As I tell students regularly, I have NEVER seen anyone stand up in the middle of a performance and yell out “You made a mistake!!” Or, come up to the performer or group after the fact (unless it’s their job as a judge) to point out every flaw in the performance. It just doesn’t happen.
Last Sunday, I had the opportunity to play the organ in the largest physical sanctuary I had ever played in. Now, I’ve been playing the organ for almost 28 years, and I’ve played in a lot of churches, and on a lot of different organs. I’ve gotten past those nerves and butterflies….until they showed up this past Sunday! Why? Well, it was because the organist that I was filling in for is excellent, and those are big shoes to fill, along with it being such a physically large space. I made PLENTY of mistakes. But, I had so many people throughout the week not only thank me for playing, they told me that I did an excellent job. So much so, they did not realize that their organist was gone. Wow!
That’s the thing with performing and being in front of people.
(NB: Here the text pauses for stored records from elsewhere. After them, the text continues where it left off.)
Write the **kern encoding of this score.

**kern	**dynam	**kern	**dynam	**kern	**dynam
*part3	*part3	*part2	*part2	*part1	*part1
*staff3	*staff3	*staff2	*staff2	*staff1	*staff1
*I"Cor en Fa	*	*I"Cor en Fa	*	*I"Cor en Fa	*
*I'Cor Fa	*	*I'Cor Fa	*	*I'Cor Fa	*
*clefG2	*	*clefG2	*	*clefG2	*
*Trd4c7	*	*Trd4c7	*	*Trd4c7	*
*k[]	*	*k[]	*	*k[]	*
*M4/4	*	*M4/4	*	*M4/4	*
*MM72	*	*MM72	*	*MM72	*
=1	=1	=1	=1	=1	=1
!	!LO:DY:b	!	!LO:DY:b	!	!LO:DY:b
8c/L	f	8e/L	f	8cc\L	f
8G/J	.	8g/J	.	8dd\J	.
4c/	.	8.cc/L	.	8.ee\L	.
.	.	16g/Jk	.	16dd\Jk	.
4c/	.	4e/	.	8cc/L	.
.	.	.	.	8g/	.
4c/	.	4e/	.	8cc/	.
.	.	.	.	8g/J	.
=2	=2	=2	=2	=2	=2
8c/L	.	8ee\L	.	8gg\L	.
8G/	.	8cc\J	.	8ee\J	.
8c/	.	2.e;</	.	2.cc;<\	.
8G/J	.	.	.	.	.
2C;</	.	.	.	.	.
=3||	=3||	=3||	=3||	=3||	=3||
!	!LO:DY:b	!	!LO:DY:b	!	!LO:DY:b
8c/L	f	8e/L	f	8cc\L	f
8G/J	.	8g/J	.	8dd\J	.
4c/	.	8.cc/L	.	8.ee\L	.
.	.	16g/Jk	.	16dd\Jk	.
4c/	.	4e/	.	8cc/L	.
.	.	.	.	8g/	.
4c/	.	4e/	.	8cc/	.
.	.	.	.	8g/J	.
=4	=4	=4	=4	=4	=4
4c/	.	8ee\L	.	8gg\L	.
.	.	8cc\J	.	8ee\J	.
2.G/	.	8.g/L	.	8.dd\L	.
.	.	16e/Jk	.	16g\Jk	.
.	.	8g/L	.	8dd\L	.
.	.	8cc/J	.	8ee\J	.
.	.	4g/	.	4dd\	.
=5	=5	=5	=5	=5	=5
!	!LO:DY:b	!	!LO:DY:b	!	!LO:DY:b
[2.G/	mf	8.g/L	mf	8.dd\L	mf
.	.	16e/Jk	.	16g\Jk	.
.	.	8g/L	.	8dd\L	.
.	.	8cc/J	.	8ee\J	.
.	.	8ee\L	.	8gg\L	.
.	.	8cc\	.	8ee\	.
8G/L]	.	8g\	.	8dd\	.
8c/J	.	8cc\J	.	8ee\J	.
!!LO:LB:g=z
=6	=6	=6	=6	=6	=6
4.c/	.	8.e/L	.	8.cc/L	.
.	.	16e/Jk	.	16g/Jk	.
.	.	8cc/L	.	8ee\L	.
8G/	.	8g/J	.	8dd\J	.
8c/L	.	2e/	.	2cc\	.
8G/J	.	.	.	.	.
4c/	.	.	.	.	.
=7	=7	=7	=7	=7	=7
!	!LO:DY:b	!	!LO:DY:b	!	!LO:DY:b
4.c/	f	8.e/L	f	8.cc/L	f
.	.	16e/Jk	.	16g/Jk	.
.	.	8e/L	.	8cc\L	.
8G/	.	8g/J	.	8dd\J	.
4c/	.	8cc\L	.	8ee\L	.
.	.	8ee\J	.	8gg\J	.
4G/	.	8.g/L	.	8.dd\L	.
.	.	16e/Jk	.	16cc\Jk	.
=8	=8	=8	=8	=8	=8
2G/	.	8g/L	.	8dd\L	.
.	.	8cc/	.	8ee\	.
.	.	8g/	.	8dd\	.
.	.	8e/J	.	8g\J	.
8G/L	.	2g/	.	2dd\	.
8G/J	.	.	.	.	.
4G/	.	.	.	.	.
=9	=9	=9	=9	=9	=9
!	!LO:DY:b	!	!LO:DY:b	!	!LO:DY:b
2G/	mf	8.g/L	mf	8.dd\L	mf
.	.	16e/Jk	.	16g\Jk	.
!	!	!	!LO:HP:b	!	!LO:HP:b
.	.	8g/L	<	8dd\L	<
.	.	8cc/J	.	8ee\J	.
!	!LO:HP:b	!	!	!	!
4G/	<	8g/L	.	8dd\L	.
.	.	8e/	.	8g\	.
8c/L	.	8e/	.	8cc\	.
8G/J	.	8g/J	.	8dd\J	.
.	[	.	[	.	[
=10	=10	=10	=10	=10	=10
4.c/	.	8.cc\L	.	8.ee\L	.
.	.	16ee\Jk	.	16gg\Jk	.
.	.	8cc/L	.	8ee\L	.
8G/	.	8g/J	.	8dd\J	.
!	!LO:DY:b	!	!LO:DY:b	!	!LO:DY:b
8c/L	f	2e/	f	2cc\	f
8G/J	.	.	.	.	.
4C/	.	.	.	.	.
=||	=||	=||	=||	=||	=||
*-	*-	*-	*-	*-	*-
Whether it’s music or not, we will more than likely have times where we are having to present in front of some form of group. And it’s one of the great things that you get out of learning and making music. You will at some point be performing for a group of people. And making music is such a personal and connective thing, it helps to prepare you for those times down the road when you’re making a presentation for work, or wherever you are.
So yes, performing can be scary. There’s no doubt about it. But, the more you do it, the more comfortable you will become. Try it. Again and again. It will help!